İSTANBUL (İGFA) – Pandemiyle birlikte hayatımızda birçok şey değişti kuşkusuz. O değişikliklerden biri de, artık yüz yüze toplantılardan çok çevrimiçi toplantıların gerçekleşmesi ve meskenden çalışma oranlarının artması. Kendini toplantı esnasında filtrelerdeki haliyle görmek isteyen birçok insan da estetik hastanelerinde aldı soluğu bu devirde. Yalnızca bununla da kalmadı, toplumsal medyanın kullanımı arttıkça, bilhassa de son devrin k-pop (Güney Kore kökenli pop akımı) hoşluk algısı uygunca kendine yer edindi ve gençlerde de estetik taleplerini artırdı. Vanity Estetik Hastanesi Kurucu Ortağı Op. Dr. Güray Yeşiladalı 14-15 yaşındaki ergen bireylerin şimdi beden gelişimlerini tamamlamadan estetik talebinde bulunduklarını söyledi. Ailelerin bu talepler karşısında çaresiz kaldığını söz eden Yeşiladalı, “Aileler çocuklarıyla irtibatı koparmamalı, gereksinim duyulduğunda ise ruhsal dayanak almaktan kaçınılmamalı. Aksi halde küçük yaşlarda gerçek dışı beklentiler, hayal kırıklıklarına ve sağlıklarında geri dönüşü olmayan sıkıntılara neden olabilir” diyerek aileleri uyardı.
“K-POP AKIMINDAN ETKİLENİP HASTANEMİZE BAŞVURAN ERGEN BİREYLER VAR”
Toplumların artık toplumsal medyanın da tesiriyle daha görsel bir devri yaşamalarının tüketimi de bu istikamette artırdığını tabir eden Op. Dr. Güray Yeşiladalı, “K-Pop akımından etkilenip estetik merkezlerine başvuran genç insan sayısı arttı. Bu türlü bir trendin başladığını söyleyebiliriz. Kore, son yıllarda hem müzik hem görsel sanatlar hem de estetik cerrahi açısından değerli bir noktada. Hem Avrupa’da hem de dünyanın geri kalan bölgelerinde yayılımı artıyor ve öncelikle etkilenenler de ergenler oluyor” dedi. Bilhassa K-Pop kültüründen etkilenen jenerasyonun 14-15 yaş kümesi olduğunu tabir eden Yeşiladalı, “Zaman vakit aileler, gençlerin istekleri karşısında çaresiz kalıyorlar o nedenle ailelerle de görüşmek durumunda kalıyoruz. Ben bu yaştaki bireylere estetik yapmanın hakikat olmadığını düşünüyorum. Hem fizikî hem de ruhsal gelişimini tamamlamamış bireyin bedeninde kalıcı süreçler yapmak medikal olarak da etik olarak da uygun değil” diye konuştu.
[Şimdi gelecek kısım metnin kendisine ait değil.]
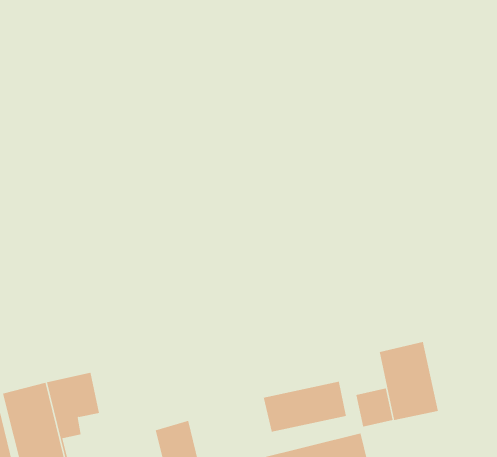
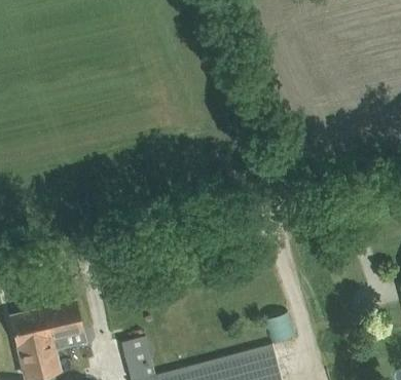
building: [379,341,439,421] -> none
building: [263,381,347,432] -> none

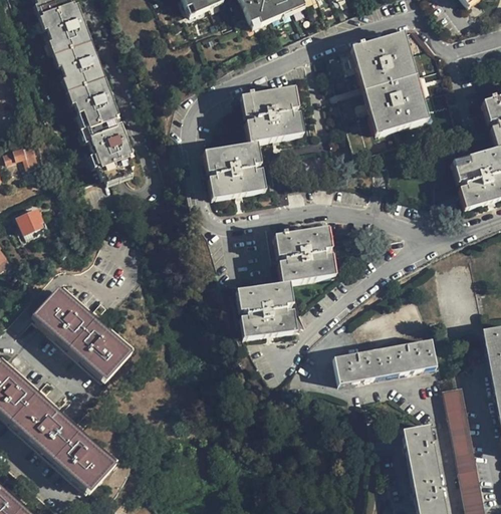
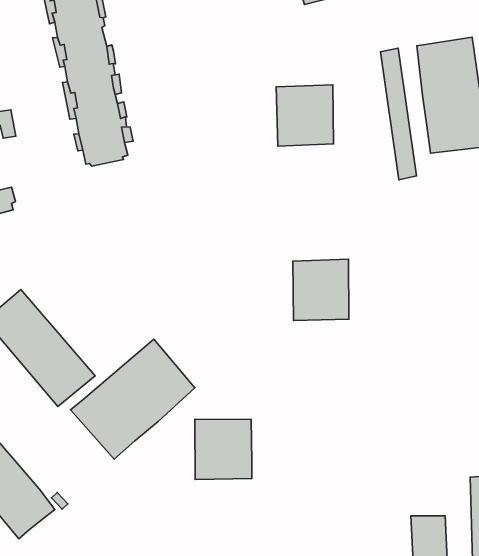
building: [208,142,261,197] -> none
building: [239,282,292,337] -> [195,419,252,480]
building: none -> [71,339,195,459]
building: [333,338,437,386] -> none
“ULAŞILAMAYACAK AMAÇLAR KOYUYORLAR”
Sosyal medyanın, görselliğin ön planda olduğu bir mecra olmasından ötürü bilhassa bu yaş kümesinden insanları çok daha fazla etkilediğini tabir eden Yeşiladalı, bu durumun şahıslarda gerçek dışı beklentiler oluşturduğunu ve bireylerin ulaşılamayacak maksatlar koyduklarını söyledi. Bu durumun da ruhsal ve fizikî olarak gençleri olumsuz etkilediğinin altını çizen Yeşiladalı, “Ailelerin bu hususta daha dikkatli olması gerekiyor. Ergen bireyler yalnız bırakılmamalı, bu türlü durumlarda aileler ve çocuklar ortasında bir uzaklık yaşanıyor, buna müsaade edilmemeli, aileler çocuklarına onları desteklediklerini ve yanlarında olduklarını hissettirmeli. Fakat tekrar de bağlantı kurulamazsa psikologların yahut psikiyatristlerin yardımıyla yol almak çok önemli” dedi.
“FİLTRELER DE BEKLENTİLER DE GERÇEKÇİ DEĞİL”
Çeşitli uygulamalar vasıtasıyla yapılan ve gerçekçi olmayan yüz filtrelerinin insanların estetik arayışını artırdığına ve bu hususta çok dikkatli olunması gerektiğine dikkat çeken Yeşiladalı, kelamlarını şöyle tamamladı: “Bu filtreler gerçek değil ve manzaranızı değiştiriyor. Filtrelerdeki üzere görünme arayışı kişiyi sıhhatsiz durumlara sokabilir. Gerçekçi beklentiler konulmalı. Bu beklentiler gerçek dışıysa çok genç yaşta hayal kırıklıkları ve geri dönüşü olmayan sıhhat meseleleri yaşanabilir. Bunlara gerek olmadan estetik cerrahinin imkanlarından yararlanılabilir.”